» WHAT YOU NEED TO DO: Could you please repeat the entries below word for word, with the images left out?

Extracted page text data:
──────────────────────────────

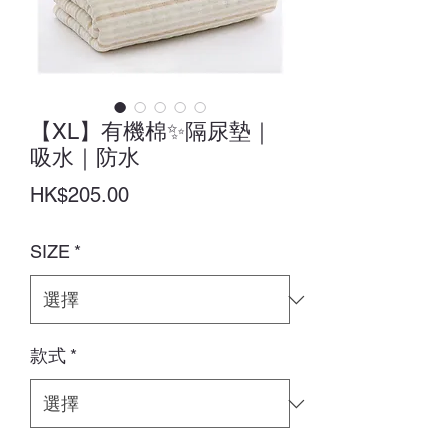
【XL】有機棉✨隔尿墊｜
吸水｜防水
價
HK$205.00
格
SIZE
*
款式
*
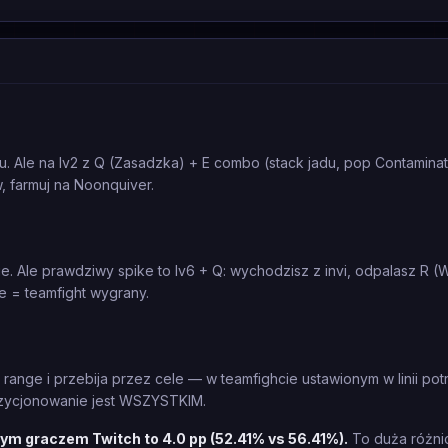
'u. Ale na lv2 z Q (Zasadzka) + E combo (stack jadu, pop Contaminat
, farmuj na Noonquiver.
. Ale prawdziwy spike to lv6 + Q: wychodzisz z invi, odpalasz R (W
e = teamfight wygrany.
 range i przebija przez cele — w teamfighcie ustawionym w linii potra
Pozycjonowanie jest WSZYSTKIM.
ym graczem Twitch to 4.0 pp (52.41% vs 56.41%).
To duża różni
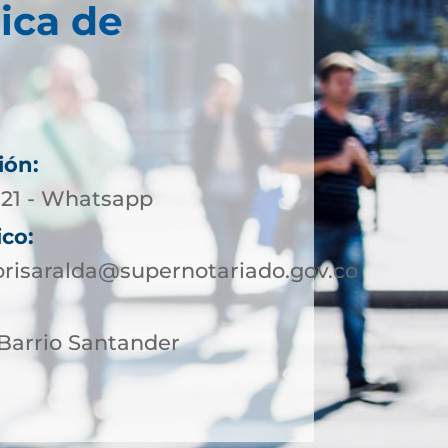
ica de
ión:
5-21 - Whatsapp
ico:
orisaralda@supernotariado.gov.co
4 Barrio Santander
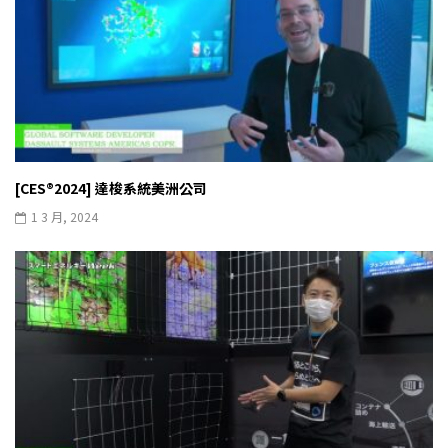
[CES®2024] 達梭系統美洲公司
1 3 月, 2024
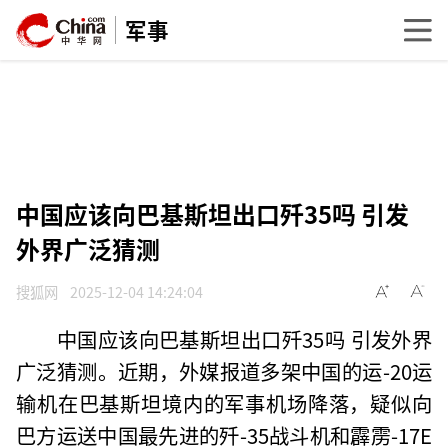
军事
中国应该向巴基斯坦出口歼35吗 引发
外界广泛猜测
搜狐网
2025-12-04 14:24:04
中国应该向巴基斯坦出口歼35吗 引发外界
广泛猜测。近期，外媒报道多架中国的运-20运
输机在巴基斯坦境内的军事机场降落，疑似向
巴方运送中国最先进的歼-35战斗机和霹雳-17E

──────────────────────────────

» PROBLEM SOLUTION:
【XL】有機棉✨隔尿墊｜
吸水｜防水
價
HK$205.00
格
SIZE
*
款式
*
'u. Ale na lv2 z Q (Zasadzka) + E combo (stack jadu, pop Contaminat
, farmuj na Noonquiver.
. Ale prawdziwy spike to lv6 + Q: wychodzisz z invi, odpalasz R (W
e = teamfight wygrany.
 range i przebija przez cele — w teamfighcie ustawionym w linii potra
Pozycjonowanie jest WSZYSTKIM.
ym graczem Twitch to 4.0 pp (52.41% vs 56.41%).
To duża różni
ica de
ión:
5-21 - Whatsapp
ico:
orisaralda@supernotariado.gov.co
4 Barrio Santander
[CES®2024] 達梭系統美洲公司
1 3 月, 2024
军事
中国应该向巴基斯坦出口歼35吗 引发
外界广泛猜测
搜狐网
2025-12-04 14:24:04
中国应该向巴基斯坦出口歼35吗 引发外界
广泛猜测。近期，外媒报道多架中国的运-20运
输机在巴基斯坦境内的军事机场降落，疑似向
巴方运送中国最先进的歼-35战斗机和霹雳-17E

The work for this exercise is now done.